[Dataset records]

☆ ☆ ☆ ☆ ☆

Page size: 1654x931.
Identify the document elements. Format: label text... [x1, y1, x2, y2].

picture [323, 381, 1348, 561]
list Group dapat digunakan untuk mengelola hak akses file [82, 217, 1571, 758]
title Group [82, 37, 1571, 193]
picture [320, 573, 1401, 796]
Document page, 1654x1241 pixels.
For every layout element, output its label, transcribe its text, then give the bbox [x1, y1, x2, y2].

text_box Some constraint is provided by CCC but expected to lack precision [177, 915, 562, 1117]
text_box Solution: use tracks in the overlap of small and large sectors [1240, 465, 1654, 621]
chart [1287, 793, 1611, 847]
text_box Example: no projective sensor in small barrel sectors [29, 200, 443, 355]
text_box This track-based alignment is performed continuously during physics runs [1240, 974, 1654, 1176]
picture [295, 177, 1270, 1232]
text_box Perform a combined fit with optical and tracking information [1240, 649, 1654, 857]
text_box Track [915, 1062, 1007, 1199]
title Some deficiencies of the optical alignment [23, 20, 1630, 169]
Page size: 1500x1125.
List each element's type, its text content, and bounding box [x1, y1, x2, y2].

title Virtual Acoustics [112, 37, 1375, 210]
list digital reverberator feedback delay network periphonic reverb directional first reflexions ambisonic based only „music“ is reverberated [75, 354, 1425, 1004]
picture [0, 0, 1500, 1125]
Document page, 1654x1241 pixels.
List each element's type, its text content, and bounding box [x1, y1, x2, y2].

☆ ☆ ☆ ☆ ☆

[The exercise] Rewrite the lines starting at the line containing "Page size: 1500x1125." and ending at the line containing "picture [0, 0, 1500, 1125]", with "bounding box" replaced by "bbox" and nothing else changed.

[Answer below]
Page size: 1500x1125.
List each element's type, its text content, and bbox [x1, y1, x2, y2].

title Virtual Acoustics [112, 37, 1375, 210]
list digital reverberator feedback delay network periphonic reverb directional first reflexions ambisonic based only „music“ is reverberated [75, 354, 1425, 1004]
picture [0, 0, 1500, 1125]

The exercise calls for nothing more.